Our case is most likely an extreme example of delayed diagnosis and mistreatment and most likely does not represent standard practice. Simultaneously, this case is very dramatic if we consider that even though she was frequently medically examined throughout the 6 years since initial symptom onset, diagnosis was finally obtained only when her limb was threatened. Nehler et al, in a series of 12 patients with upper extremity ischemia from subclavian artery aneurysm caused by bony abnormalities of the thoracic outlet, reported that the average duration of symptoms before correct diagnosis was 7 months (range: 1–36 months) [16]. The previous authors concluded that hand ischemia caused by embolization from a subclavian artery aneurysm occurs in young patients without atherosclerosis and is frequently misdiagnosed as vasospasm [16]. Carpal-tunnel syndrome has also been found to cause a delay in the diagnosis of thoracic outlet syndrome where patients may be subjected to operative carpal-tunnel release before definitive therapy is offered [17].

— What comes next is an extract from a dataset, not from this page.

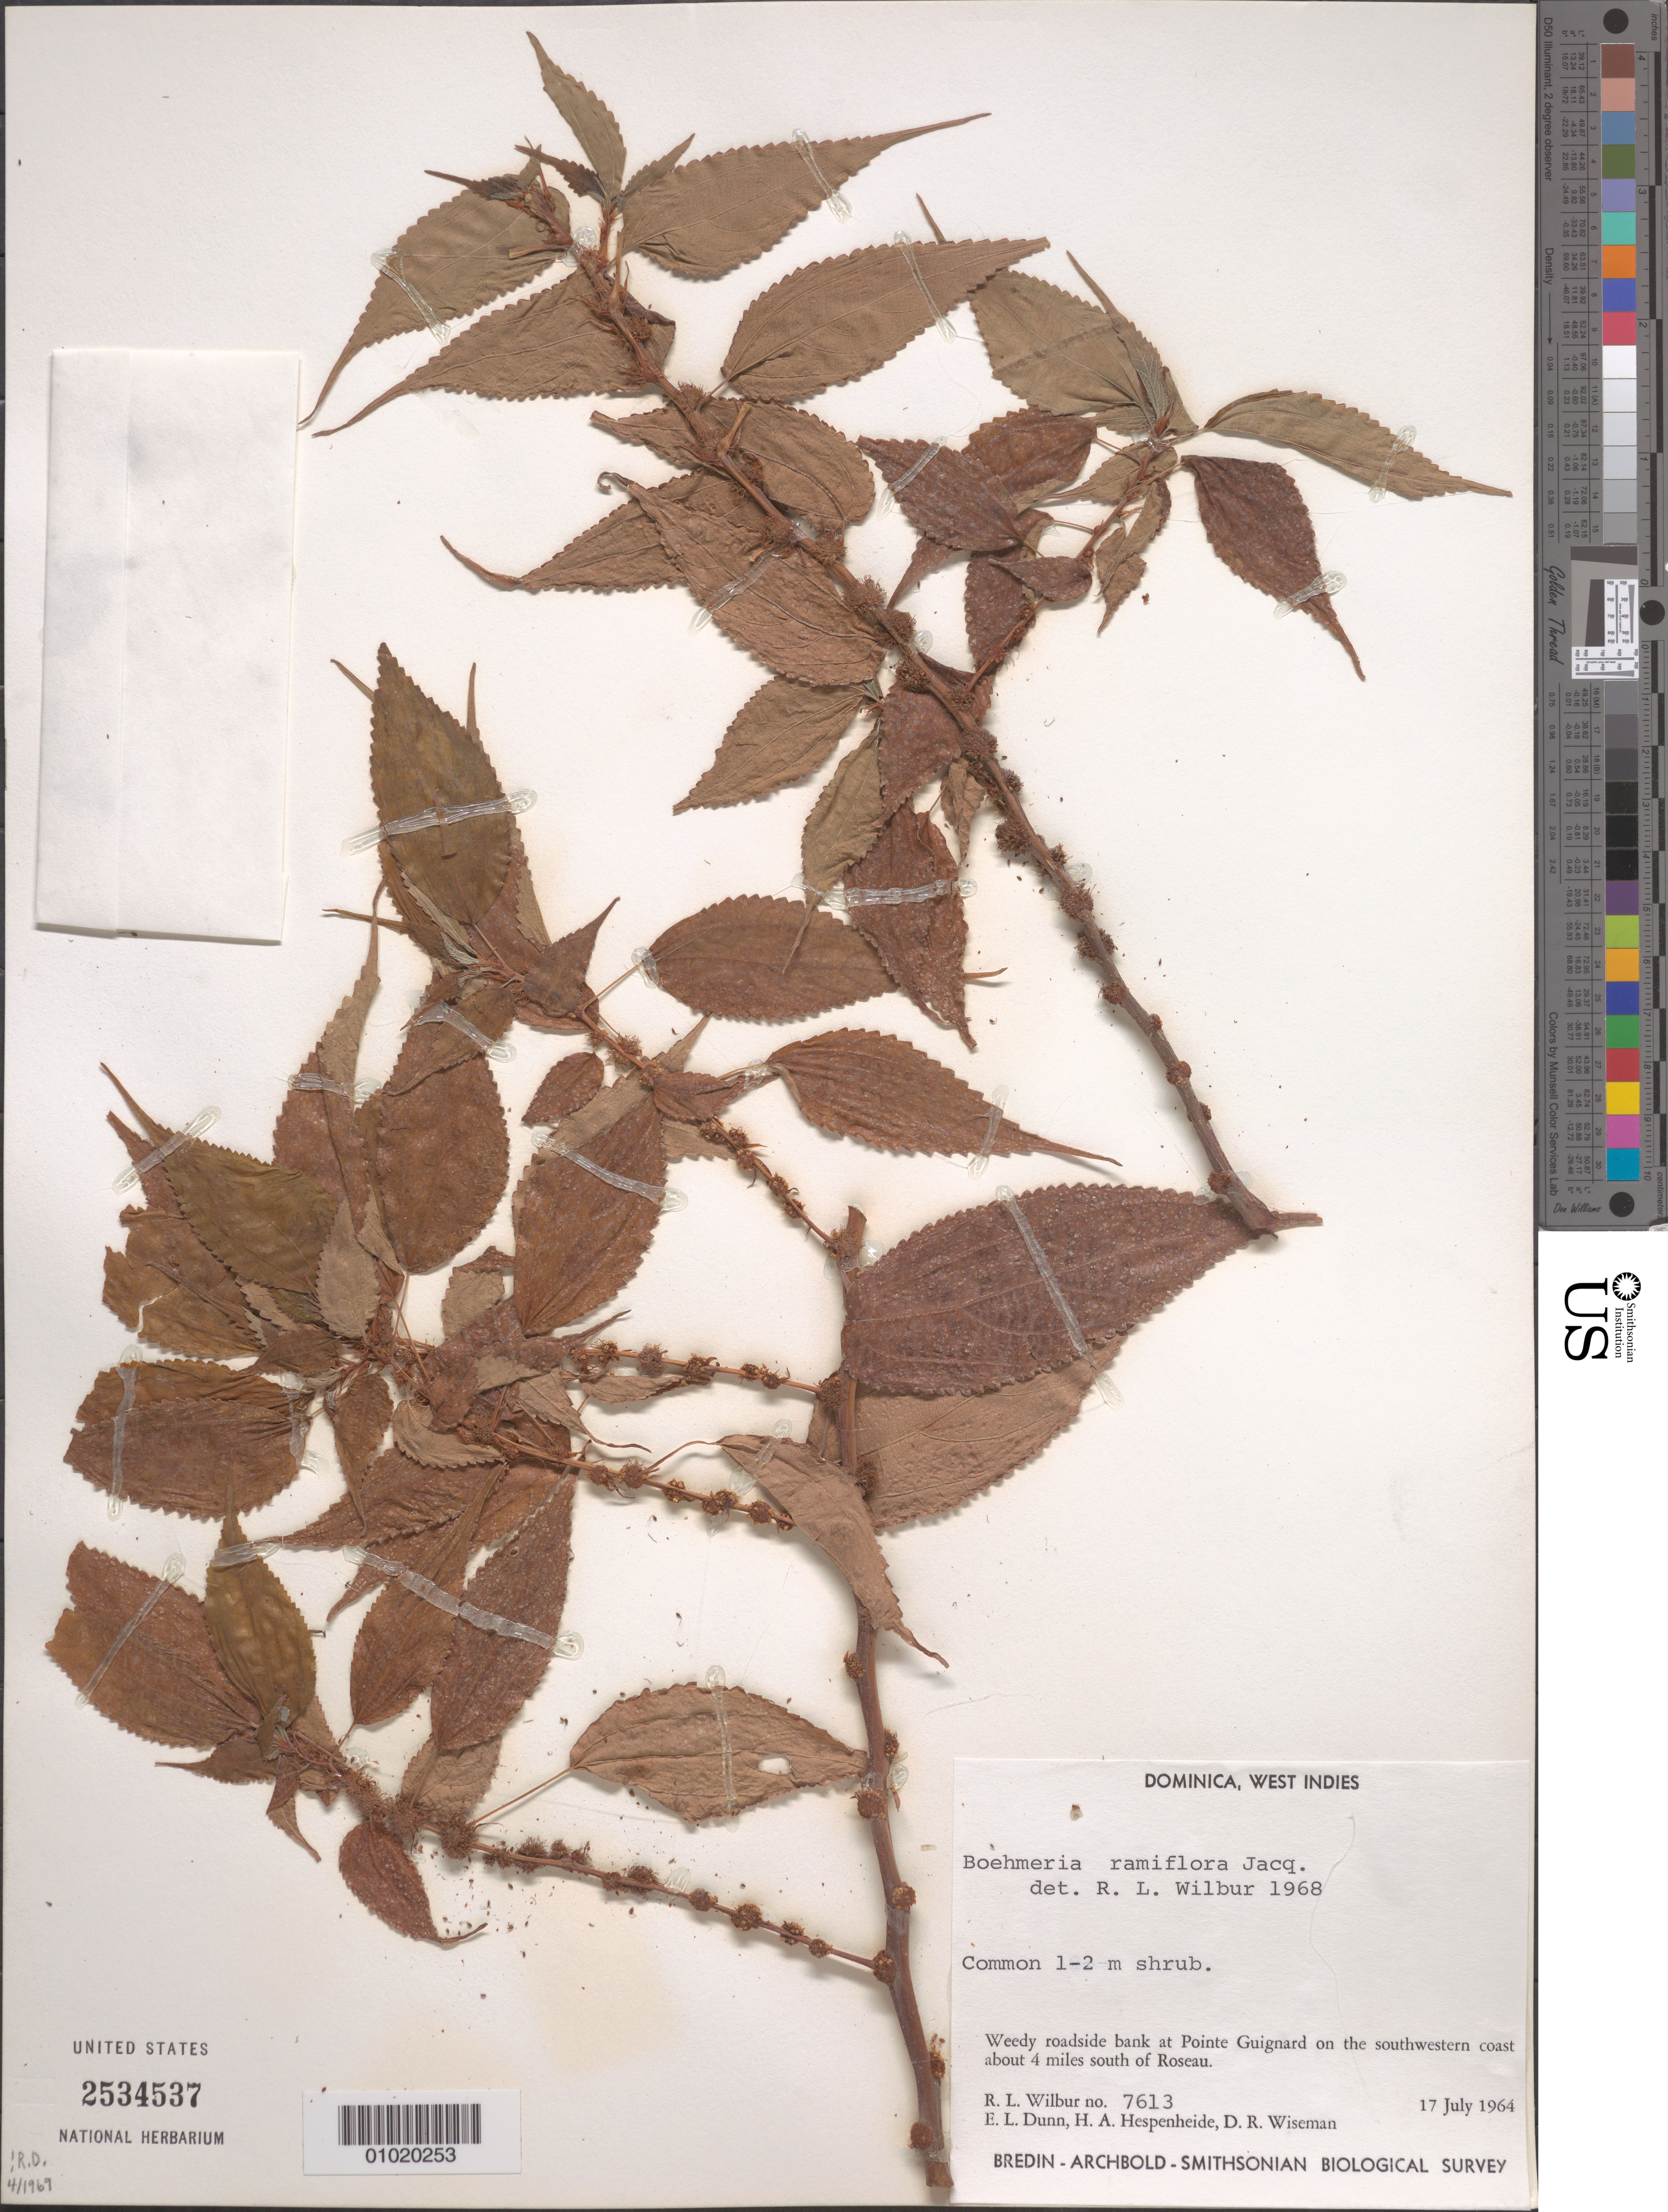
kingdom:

The number of medical-legal claims has increased greatly in recent years and usually involve claims after surgical interventions [18]. All active medical personnel make an extra effort to avoid finding themselves in the unfortunate position of a medical-legal negligence claim. Previous authors have emphasized the need to inform patients thoroughly about the expectations and risks of any treatment [19]. Furthermore, patients should be re-evaluated after any medical or surgical intervention and if the outcome of a specific therapy is as expected, it may indicate the need to either change treatment or to re-evaluate the initial diagnosis. Our patient sought medical attention and followed various therapies for hypothetical musculoskeletal injuries, without improvement. This was not adequately interpreted during early presentation and after various treatments, and the possibility of another diagnosis was overlooked. This not only gradually caused a decrease in her tennis-playing performance but led her to eventually present with limb-threatening ischemia. The medical-legal implication of this report highlights the importance of prompt diagnosis and treatment.
Conclusions
Initial presentation of vascular disorders of the upper extremity in young and physically active patients may often be subtle, and the consequences of misdiagnosis or mistreatment can be severe. A thoughtful and through approach combining the history, physical findings, and use of appropriate diagnostic aids will provide the physician and patient with the greatest opportunity for a satisfactory outcome, whereas a delay in definitive treatment may not only cause health deterioration, but may also result in social, economic and occupational consequences.